"""

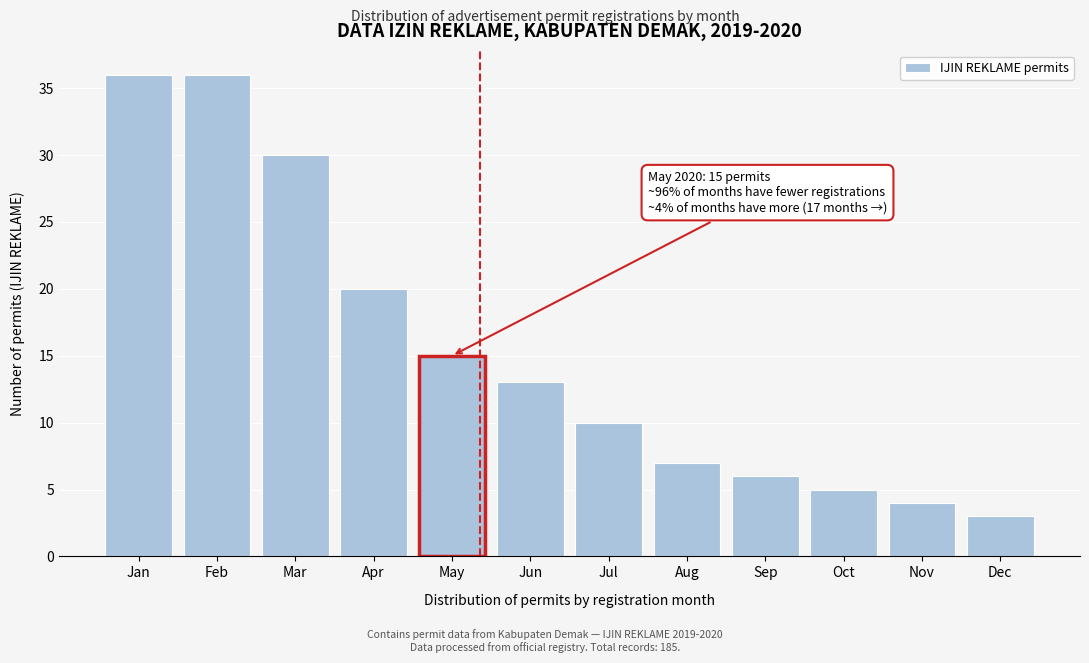

Reading left to right, what are all the values shown in this chart?

Jan=36	Feb=36	Mar=30	Apr=20	May=15	Jun=13	Jul=10	Aug=7	Sep=6	Oct=5	Nov=4	Dec=3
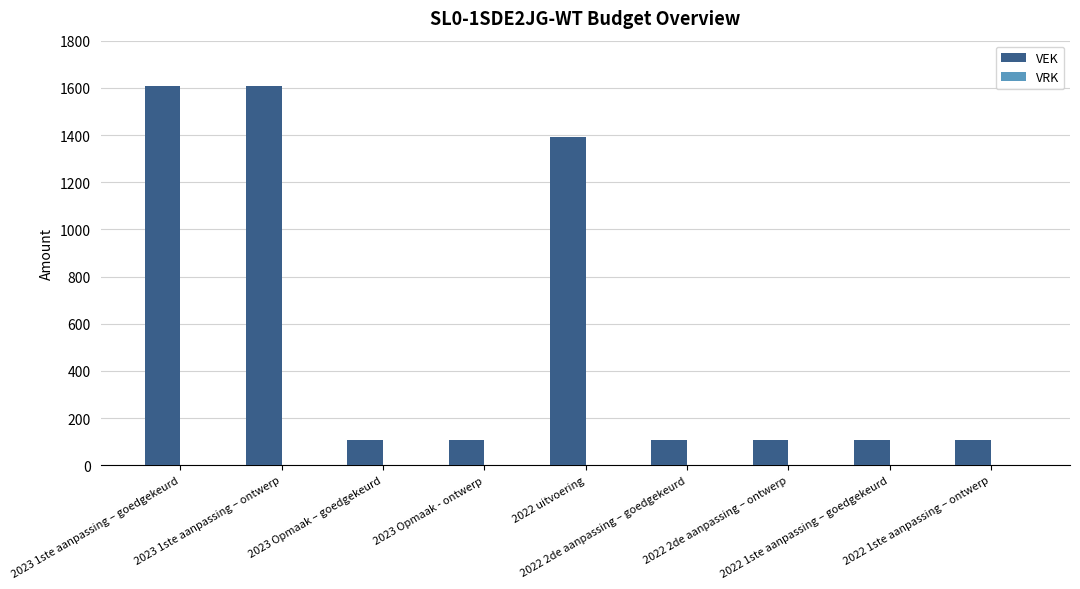

What is the difference between the second highest and second lowest values?

1500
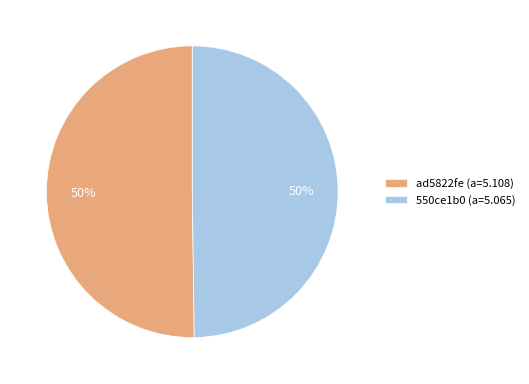

True or false: ad5822fe (a=5.108) accounts for 50% of the total.

True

"""

**Your instructions:**
Arrange the records above as a Markdown table with the columns Row and Line, giving each non-blank line its own numbered row. Leave the pictures out of the table.

**Output for this task:**
| Row | Line |
|---|---|
| 1 | Reading left to right, what are all the values shown in this chart? |
| 2 | Jan=36	Feb=36	Mar=30	Apr=20	May=15	Jun=13	Jul=10	Aug=7	Sep=6	Oct=5	Nov=4	Dec=3 |
| 3 | What is the difference between the second highest and second lowest values? |
| 4 | 1500 |
| 5 | True or false: ad5822fe (a=5.108) accounts for 50% of the total. |
| 6 | True |